Reducing climate risk

On November 18th, The Stockholm Association of International Affairs (UF) and The Law Students’ Association (JF) at the University of Stockholm, invited Richard Klein, a geographer and a leading expert on human vulnerability and adaptation to climate change variability. Klein leads Stockholm Environment Institute‘s research theme ‘Reducing Climate Risk’.

Klein gave a short history from the first IPCC report. COP1 was in Berlin. The second assessment report soon after the Berlin meeting, concluded that there is discernible human influence on global climate.

Klein spoke on the mandate of the IPCC. With the negative press of Climategate, one has to keep in mind that the IPCC does not do its own research. It is more a network of scientists.

Mitigation is reducing greenhouse emissions. Developing countries say they have not caused the problem. He said they need to adapt, while showing the 2007 Nature article ”Lifting the taboo on adaptation”. Adaptation is natural or human systems. It can be anticipatory or reactive.

There are differences in capacity and responsibility. China, which has largely a developing population cannot adapt like USA.

Prevention is better than cure. It was politically correct to talk about mitigation.

Most importantly, the Stern review came out. The awareness was there. The Bali action plan or roadmap was launched for a two year negotiation process. UN Secretary-General Ban Ki-Moon flew in from Singapore, and basically said get your act together. He was dissapointed in the level of progress. The hour was late and it was time to act.

They argued on the wording in Bali. USA said they came forth with the hope to address climate change and recognise differences. They found the issue important but could not accept the formulation at the time. All countries expressed their dissapointment with USA. In the end USA agreed to be part of future conferences leading up to Copenhagen.

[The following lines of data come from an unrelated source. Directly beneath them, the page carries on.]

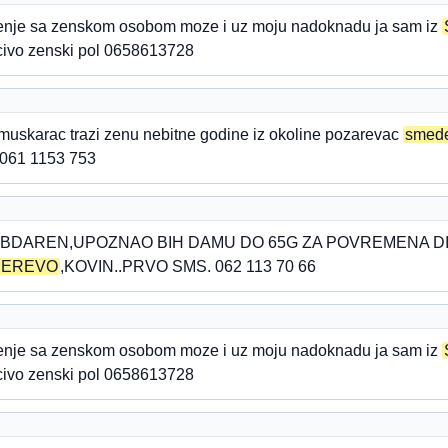
zenje sa zenskom osobom moze i uz moju nadoknadu ja sam iz
ucivo zenski pol 0658613728
muskarac trazi zenu nebitne godine iz okoline pozarevac
smed
 061 1153 753
BDAREN,UPOZNAO BIH DAMU DO 65G ZA POVREMENA DI
DEREVO
,KOVIN..PRVO SMS. 062 113 70 66
zenje sa zenskom osobom moze i uz moju nadoknadu ja sam iz
ucivo zenski pol 0658613728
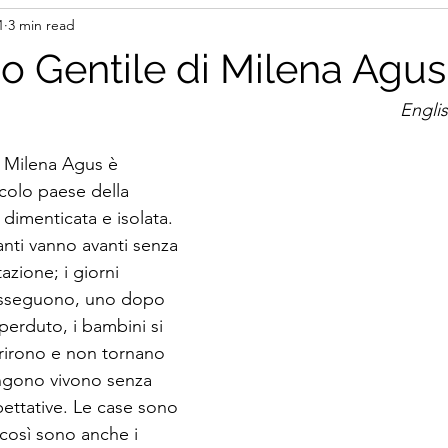
1
3 min read
 Gentile di Milena Agus
Engli
i Milena Agus è 
colo paese della 
dimenticata e isolata. 
tanti vanno avanti senza 
zione; i giorni 
usseguono, uno dopo 
 perduto, i bambini si 
erirono e non tornano 
ngono vivono senza 
ettative. Le case sono 
così sono anche i 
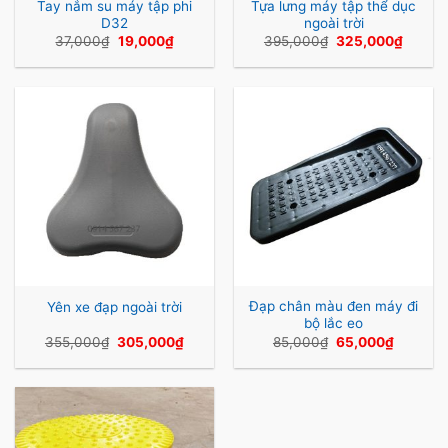
Tay nắm su máy tập phi
Tựa lưng máy tập thể dục
D32
ngoài trời
Giá
Giá
Giá
Giá
37,000
₫
19,000
₫
395,000
₫
325,000
₫
gốc
hiện
gốc
hiện
là:
tại
là:
tại
37,000₫.
là:
395,000₫.
là:
19,000₫.
325,00
Đạp chân màu đen máy đi
Yên xe đạp ngoài trời
bộ lắc eo
Giá
Giá
Giá
Giá
355,000
₫
305,000
₫
85,000
₫
65,000
₫
gốc
hiện
gốc
hiện
là:
tại
là:
tại
355,000₫.
là:
85,000₫.
là:
305,000₫.
65,000₫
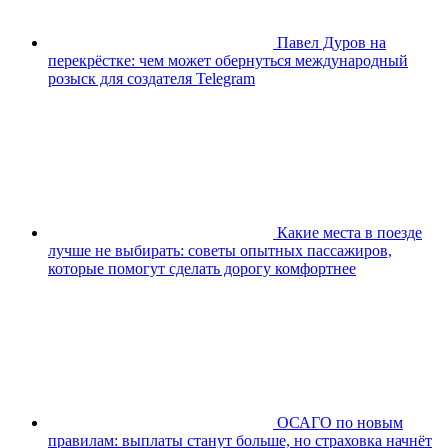
Павел Дуров на
перекрёстке: чем может обернуться международный
розыск для создателя Telegram
Какие места в поезде
лучше не выбирать: советы опытных пассажиров,
которые помогут сделать дорогу комфортнее
ОСАГО по новым
правилам: выплаты станут больше, но страховка начнёт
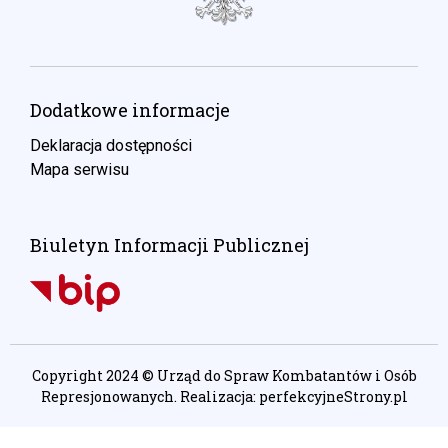
Dodatkowe informacje
Deklaracja dostępności
Mapa serwisu
Biuletyn Informacji Publicznej
Copyright 2024 © Urząd do Spraw Kombatantów i Osób
Represjonowanych. Realizacja:
perfekcyjneStrony.pl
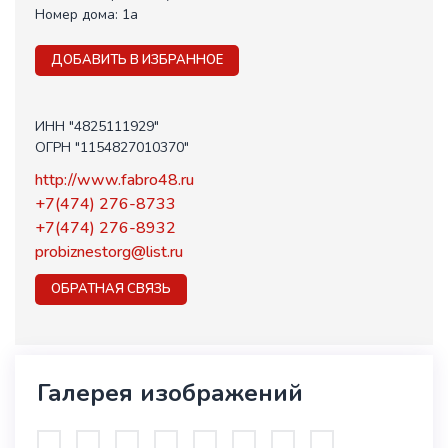
Номер дома:
1а
ДОБАВИТЬ В ИЗБРАННОЕ
ИНН "4825111929"
ОГРН "1154827010370"
http://www.fabro48.ru
+7(474) 276-8733
+7(474) 276-8932
probiznestorg@list.ru
ОБРАТНАЯ СВЯЗЬ
Галерея изображений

The issue of trust was therefore standing in the way in Copenhagen. Very few if any are optimistic of Cancún. Developing countries mistrust developed countries, and vice versa.

Research on mitigation has gone far longer than adaptation. That is changing. Adaptation is getting more important since Bali.

Klein asked the audience, what is vulnerability to climate change? Is Netherlands or Bangladesh more vulnerable? Most said Bangladesh. But Klein responded with asking if Netherlands has more to lose economically. The answer is not as obvious as one may think. Everyone agreed that Bangladesh ability to act is weaker.

Vulnerability can be measured in many ways using indices. All have different outcomes. It is subjective and about the choices you make. Countries can simply not agree.

There is a north-south divide. It makes sense to link adaptation with development. Developing countries are concerned on mainstreaming.